• Source records:
=== Begin Enclosure ===

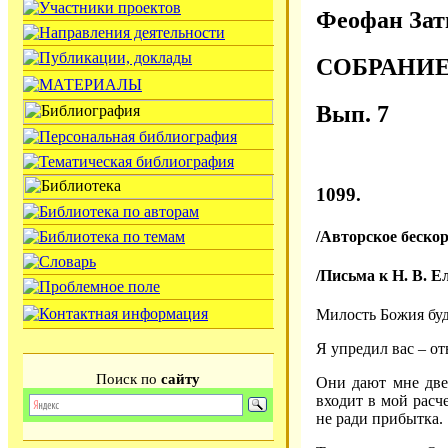
Феофан Зат
СОБРАНИ
Вып. 7
1099.
/Авторское беско
/Письма к Н. В. Е
Милость Божия буд
Я упредил вас – о
Поиск по
сайту
Они дают мне двес
входит в мой расч
не ради прибытка.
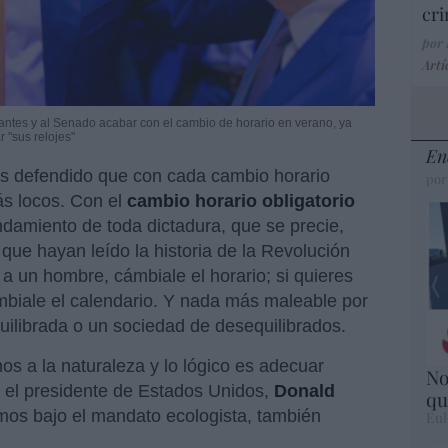
cri
por
Artí
tes y al Senado acabar con el cambio de horario en verano, ya
 "sus relojes"
En
 defendido que con cada cambio horario
por
ás locos. Con el
cambio horario obligatorio
damiento de toda dictadura, que se precie,
que hayan leído la historia de la Revolución
r a un hombre, cámbiale el horario; si quieres
mbiale el calendario. Y nada más maleable por
ilibrada o un sociedad de desequilibrados.
os a la naturaleza y lo lógico es adecuar
No
 Y el presidente de Estados Unidos,
Donald
qu
mos bajo el mandato ecologista, también
Eul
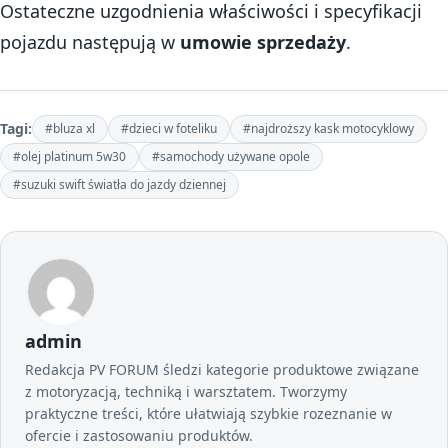
Ostateczne uzgodnienia właściwości i specyfikacji
pojazdu następują w
umowie sprzedaży
.
Tagi:
#bluza xl
#dzieci w foteliku
#najdroższy kask motocyklowy
#olej platinum 5w30
#samochody używane opole
#suzuki swift światła do jazdy dziennej
admin
Redakcja PV FORUM śledzi kategorie produktowe związane
z motoryzacją, techniką i warsztatem. Tworzymy
praktyczne treści, które ułatwiają szybkie rozeznanie w
ofercie i zastosowaniu produktów.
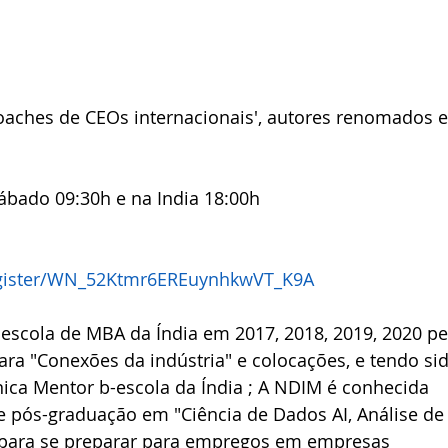
aches de CEOs internacionais', autores renomados e
sábado 09:30h e na India 18:00h
egister/WN_52Ktmr6EREuynhkwVT_K9A
escola de MBA da Índia em 2017, 2018, 2019, 2020 pe
ra "Conexões da indústria" e colocações, e tendo sid
ica Mentor b-escola da Índia ; A NDIM é conhecida 
pós-graduação em "Ciência de Dados AI, Análise de
e para se preparar para empregos em empresas 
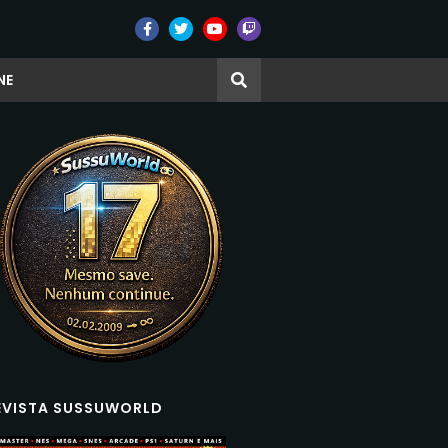
NE
EVISTA SUSSUWORLD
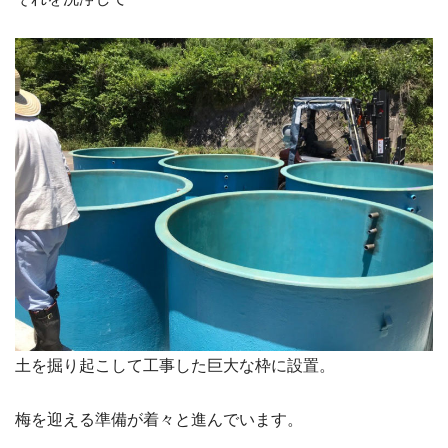
土を掘り起こして工事した巨大な枠に設置。
梅を迎える準備が着々と進んでいます。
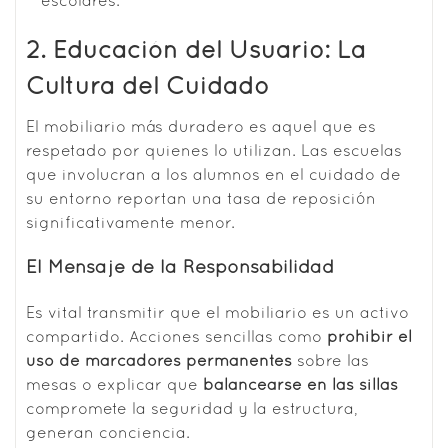
escolares.
2. Educación del Usuario: La
Cultura del Cuidado
El mobiliario más duradero es aquel que es
respetado por quienes lo utilizan. Las escuelas
que involucran a los alumnos en el cuidado de
su entorno reportan una tasa de reposición
significativamente menor.
El Mensaje de la Responsabilidad
Es vital transmitir que el mobiliario es un activo
compartido. Acciones sencillas como
prohibir el
uso de marcadores permanentes
sobre las
mesas o explicar que
balancearse en las sillas
compromete la seguridad y la estructura,
generan conciencia.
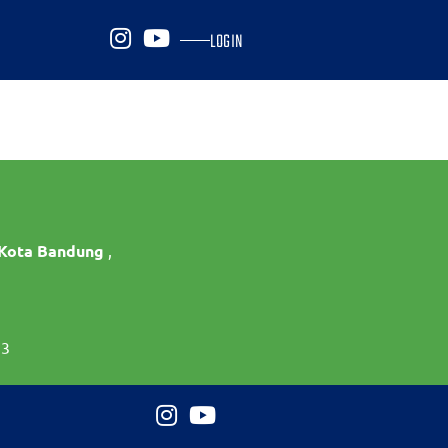
LOGIN
 Kota Bandung
,
73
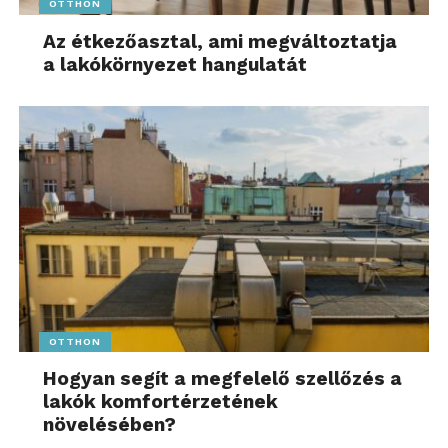
OTTHON
Az étkezőasztal, ami megváltoztatja
a lakókörnyezet hangulatát
OTTHON
Hogyan segít a megfelelő szellőzés a
lakók komfortérzetének
növelésében?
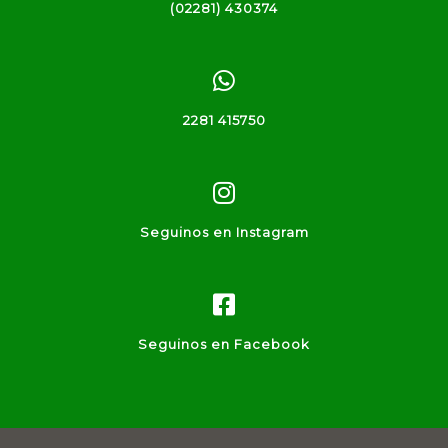
(02281) 430374
2281 415750
Seguinos en Instagram
Seguinos en Facebook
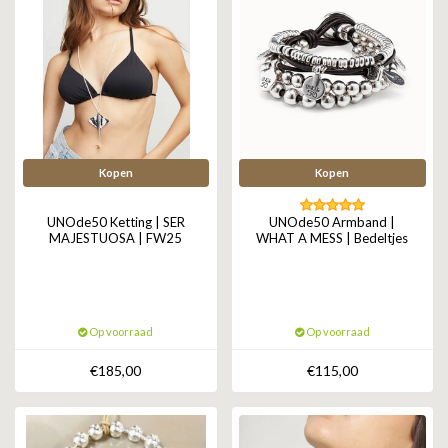
Kopen
Kopen
UNOde50 Ketting | SER
UNOde50 Armband |
MAJESTUOSA | FW25
WHAT A MESS | Bedeltjes
Op voorraad
Op voorraad
€185,00
€115,00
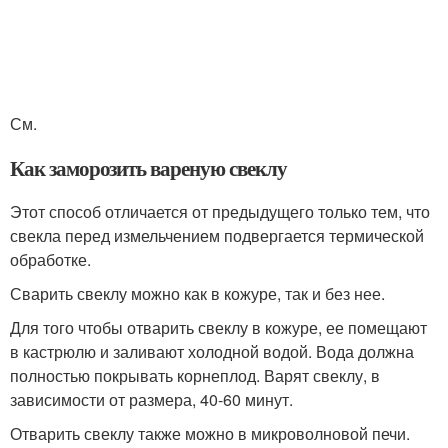
См.
Как заморозить вареную свеклу
Этот способ отличается от предыдущего только тем, что
свекла перед измельчением подвергается термической
обработке.
Сварить свеклу можно как в кожуре, так и без нее.
Для того чтобы отварить свеклу в кожуре, ее помещают
в кастрюлю и заливают холодной водой. Вода должна
полностью покрывать корнеплод. Варят свеклу, в
зависимости от размера, 40-60 минут.
Отварить свеклу также можно в микроволновой печи.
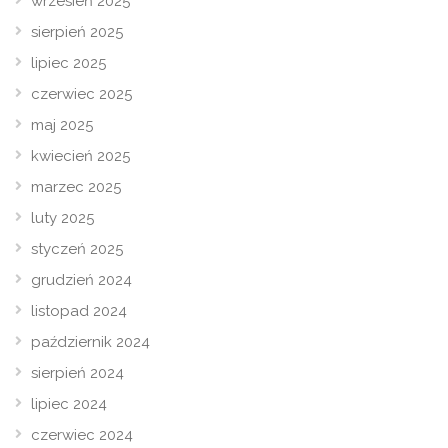
wrzesień 2025
sierpień 2025
lipiec 2025
czerwiec 2025
maj 2025
kwiecień 2025
marzec 2025
luty 2025
styczeń 2025
grudzień 2024
listopad 2024
październik 2024
sierpień 2024
lipiec 2024
czerwiec 2024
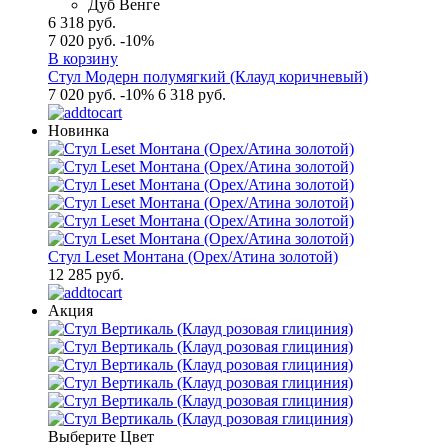
Дуб Венге
6 318 руб.
7 020 руб.
-10%
В корзину
Стул Модерн полумягкий (Клауд коричневый)
7 020 руб.
-10%
6 318 руб.
Новинка
Стул Leset Монтана (Орех/Атина золотой)
12 285 руб.
Акция
Выберите Цвет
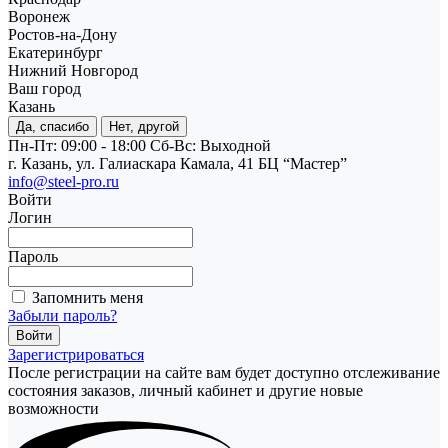
Воронеж
Ростов-на-Дону
Екатеринбург
Нижний Новгород
Ваш город
Казань
Да, спасибо
Нет, другой
Пн-Пт: 09:00 - 18:00
Cб-Вс: Выходной
г. Казань, ул. Галиаскара Камала, 41 БЦ “Мастер”
info@steel-pro.ru
Войти
Логин
Пароль
Запомнить меня
Забыли пароль?
Зарегистрироваться
После регистрации на сайте вам будет доступно отслеживание
состояния заказов, личный кабинет и другие новые
возможности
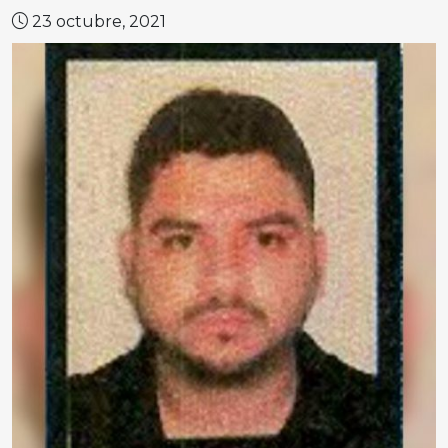
23 octubre, 2021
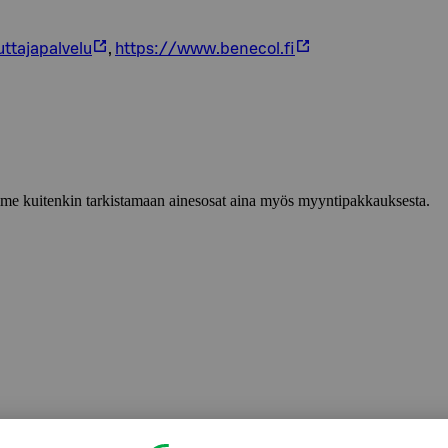
ttajapalvelu
,
https://www.benecol.fi
lemme kuitenkin tarkistamaan ainesosat aina myös myyntipakkauksesta.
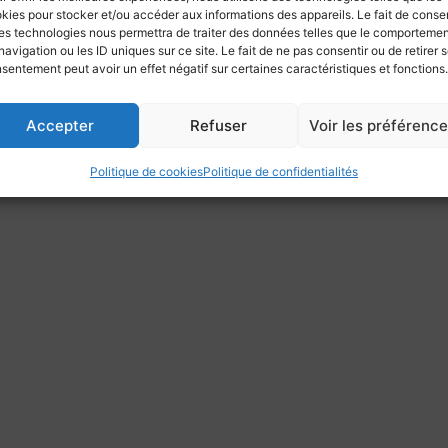
Activités voiles
Plan du site
kies pour stocker et/ou accéder aux informations des appareils. Le fait de consen
Pratique
es technologies nous permettra de traiter des données telles que le comporteme
Contacts
navigation ou les ID uniques sur ce site. Le fait de ne pas consentir ou de retirer 
sentement peut avoir un effet négatif sur certaines caractéristiques et fonctions.
Accepter
Refuser
Voir les préférenc
Politique de cookies
Politique de confidentialités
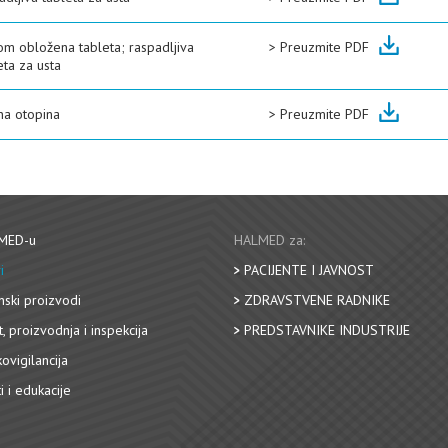
om obložena tableta; raspadljiva
>
Preuzmite PDF
eta za usta
na otopina
>
Preuzmite PDF
MED-u
HALMED za:
i
PACIJENTE I JAVNOST
nski proizvodi
ZDRAVSTVENE RADNIKE
, proizvodnja i inspekcija
PREDSTAVNIKE INDUSTRIJE
ovigilancija
i i edukacije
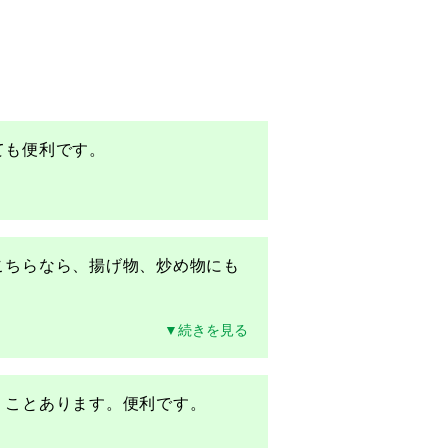
こちらなら、揚げ物、炒め物にも
▼続きを見る
。ことあります。便利です。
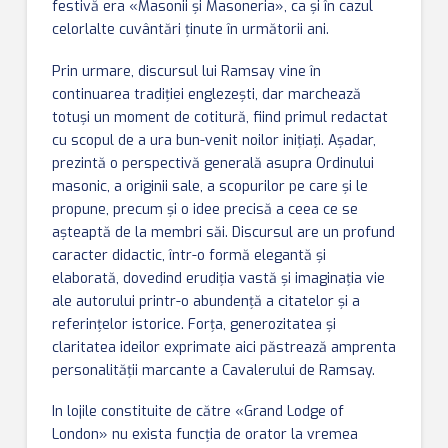
festivă era «Masonii şi Masoneria», ca şi în cazul
celorlalte cuvântări ţinute în următorii ani.
Prin urmare, discursul lui Ramsay vine în
continuarea tradiţiei englezeşti, dar marchează
totuşi un moment de cotitură, fiind primul redactat
cu scopul de a ura bun-venit noilor iniţiaţi. Aşadar,
prezintă o perspectivă generală asupra Ordinului
masonic, a originii sale, a scopurilor pe care şi le
propune, precum şi o idee precisă a ceea ce se
aşteaptă de la membri săi. Discursul are un profund
caracter didactic, într-o formă elegantă şi
elaborată, dovedind erudiţia vastă şi imaginaţia vie
ale autorului printr-o abundenţă a citatelor şi a
referinţelor istorice. Forţa, generozitatea şi
claritatea ideilor exprimate aici păstrează amprenta
personalităţii marcante a Cavalerului de Ramsay.
In lojile constituite de către «Grand Lodge of
London» nu exista funcţia de orator la vremea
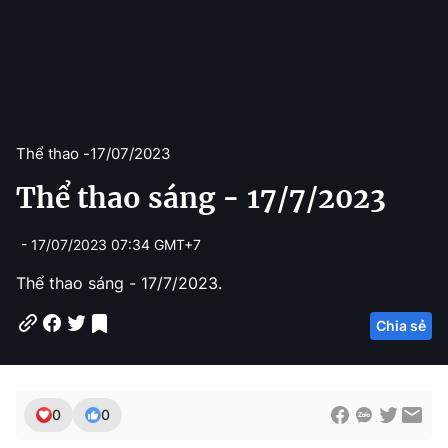
Thể thao -
17/07/2023
Thể thao sáng - 17/7/2023
- 17/07/2023 07:34 GMT+7
Thể thao sáng - 17/7/2023.
Chia sẻ
0
0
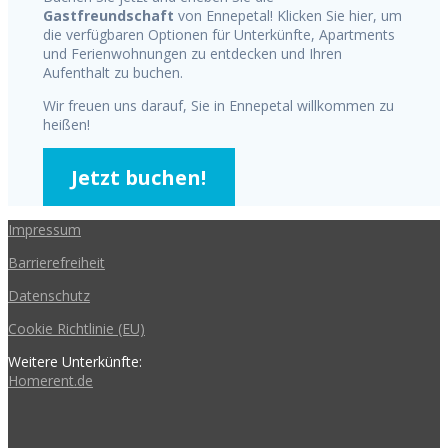
Gastfreundschaft
von Ennepetal! Klicken Sie hier, um
die verfügbaren Optionen für Unterkünfte, Apartments
und Ferienwohnungen zu entdecken und Ihren
Aufenthalt zu buchen.
Wir freuen uns darauf, Sie in Ennepetal willkommen zu
heißen!
Jetzt buchen!
Impressum
Barrierefreiheit
Datenschutz
Cookie Richtlinie (EU)
Weitere Unterkünfte:
Homerent.de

=== End Enclosure ===

• Exercise goal: Retype the entries above exactly, starting at their first line and ending with the line that holds "compromete la seguridad"; pictures stay out.

• Solution to this exercise:
Феофан Зат
СОБРАНИ
Вып. 7
1099.
/Авторское беско
/Письма к Н. В. Е
Милость Божия буд
Я упредил вас – о
Поиск по
сайту
Они дают мне двес
входит в мой расч
не ради прибытка.
cri
por
Artí
tes y al Senado acabar con el cambio de horario en verano, ya
 "sus relojes"
En
 defendido que con cada cambio horario
por
ás locos. Con el
cambio horario obligatorio
damiento de toda dictadura, que se precie,
que hayan leído la historia de la Revolución
r a un hombre, cámbiale el horario; si quieres
mbiale el calendario. Y nada más maleable por
ilibrada o un sociedad de desequilibrados.
os a la naturaleza y lo lógico es adecuar
No
 Y el presidente de Estados Unidos,
Donald
qu
mos bajo el mandato ecologista, también
Eul
Ostateczne uzgodnienia właściwości i specyfikacji
pojazdu następują w
umowie sprzedaży
.
Tagi:
#bluza xl
#dzieci w foteliku
#najdroższy kask motocyklowy
#olej platinum 5w30
#samochody używane opole
#suzuki swift światła do jazdy dziennej
admin
Redakcja PV FORUM śledzi kategorie produktowe związane
z motoryzacją, techniką i warsztatem. Tworzymy
praktyczne treści, które ułatwiają szybkie rozeznanie w
ofercie i zastosowaniu produktów.
aches de CEOs internacionais', autores renomados e
sábado 09:30h e na India 18:00h
egister/WN_52Ktmr6EREuynhkwVT_K9A
escola de MBA da Índia em 2017, 2018, 2019, 2020 pe
ra "Conexões da indústria" e colocações, e tendo sid
ica Mentor b-escola da Índia ; A NDIM é conhecida 
pós-graduação em "Ciência de Dados AI, Análise de
e para se preparar para empregos em empresas 
NE
EVISTA SUSSUWORLD
土を掘り起こして工事した巨大な枠に設置。
梅を迎える準備が着々と進んでいます。
escolares.
2. Educación del Usuario: La
Cultura del Cuidado
El mobiliario más duradero es aquel que es
respetado por quienes lo utilizan. Las escuelas
que involucran a los alumnos en el cuidado de
su entorno reportan una tasa de reposición
significativamente menor.
El Mensaje de la Responsabilidad
Es vital transmitir que el mobiliario es un activo
compartido. Acciones sencillas como
prohibir el
uso de marcadores permanentes
sobre las
mesas o explicar que
balancearse en las sillas
compromete la seguridad y la estructura,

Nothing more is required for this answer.